Solve Limit approaches 0 from both sides (sqrt15-6(1))+h)-(sqrt15-6(1))?
... How do I begin? This was originally a Newton's Difference Quotient but i've already plugged the numbers into the formula and what not and this is what I got and the square roots are confusing me! Can somebody help me?
Please read Read before Posting before you post again. It is always important that we understand what is your general level of math education (and usually what course you are currently taking) so we can write an answer that makes sense to
YOU.
It is also important that you quote your problem exactly and completely so that we are certain what you are asking about. You say this is about a quotient, but there is no division shown or even implied in what you gave us above. We are forced to guess.
I am going to guess that the word quotient means that what you are really trying to solve is something like this:
\(\displaystyle Given\ x < \dfrac{5}{2}\ and\ f(x) =\sqrt{15 - 6x},\ find\ \displaystyle \lim_{h \rightarrow 0}\dfrac{f(x + h) - f(x)}{h}.\)
If that is the case, you are on the wrong track. An important law of limits is
\(\displaystyle a,\ b \in \mathbb R\ and \displaystyle \lim_{x \rightarrow c}p(x) = a\ and\ \lim_{x \rightarrow c}q(x) = b \ne 0 \implies \lim_{x \rightarrow c}\dfrac{p(x)}{q(x)} = \dfrac{a}{b}.\)
Notice the condition that b
NOT EQUAL zero.
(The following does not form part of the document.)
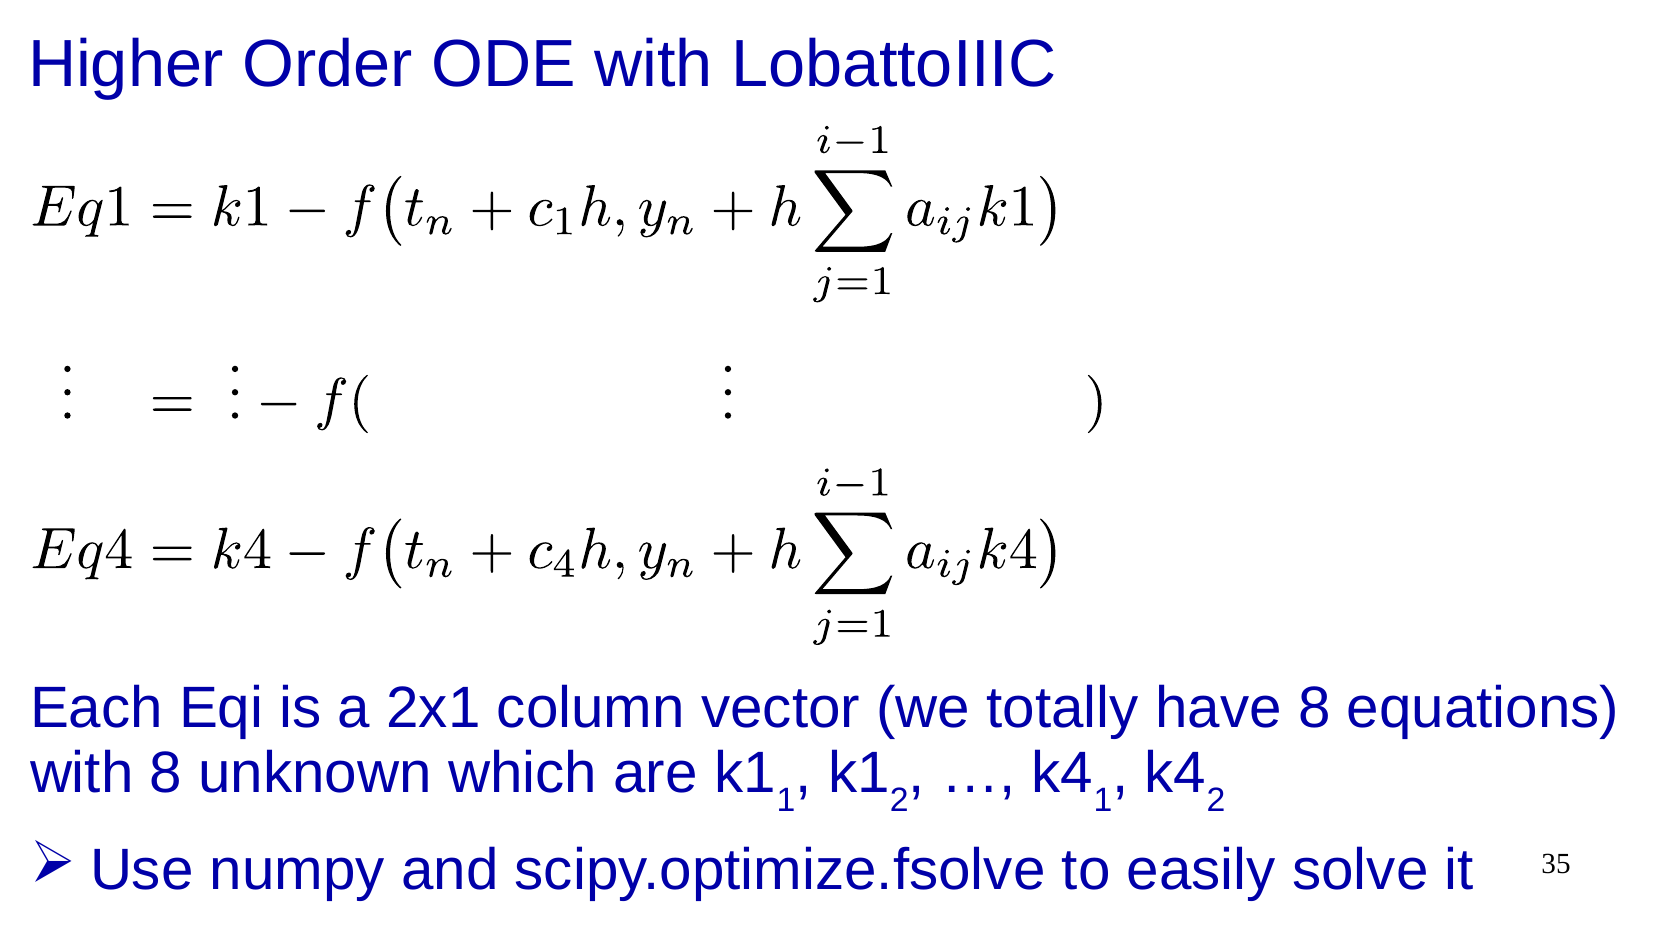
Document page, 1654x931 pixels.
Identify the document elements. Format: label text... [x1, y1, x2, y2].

text_box [30, 125, 1108, 646]
list Each Eqi is a 2x1 column vector (we totally have 8 equations) with 8 unknown which are k11, k12, …, k41, k42 Use numpy and scipy.optimize.fsolve to easily solve it [30, 675, 1645, 916]
title Higher Order ODE with LobattoIIIC [28, 21, 1626, 106]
Pretty clearly \(\displaystyle \displaystyle \lim_{h \rightarrow 0}h = 0.\)
So it will do you no good to evaluate the limit of f(x + h) - f(x) as h approaches 0 because the law of limits that you are trying to use does not apply.
Here is an important trick about square roots to learn
\(\displaystyle r(x) = \sqrt{s(x)}\ and\ h \ne 0 \implies \dfrac{r(x + h) - r(x)}{h} = \dfrac{\sqrt{s(x + h)} - \sqrt{s(x)}}{h} \implies\)
\(\displaystyle \dfrac{r(x + h) - r(x)}{h} = \dfrac{\sqrt{s(x + h)} - \sqrt{s(x)}}{h} * 1 = \dfrac{\sqrt{s(x + h)} - \sqrt{s(x)}}{h} * \dfrac{\sqrt{s(x + h)} + \sqrt{s(x)}}{\sqrt{s(x + h)} + \sqrt{s(x)}} = \dfrac{s(x + h) - s(x)}{h\left(\sqrt{s(x + h)} + \sqrt{s(x)}\right)}.\)
Now you will be able to find a limit to that mess as h approaches 0
if h cancels out of the denominator and s(x) is not zero.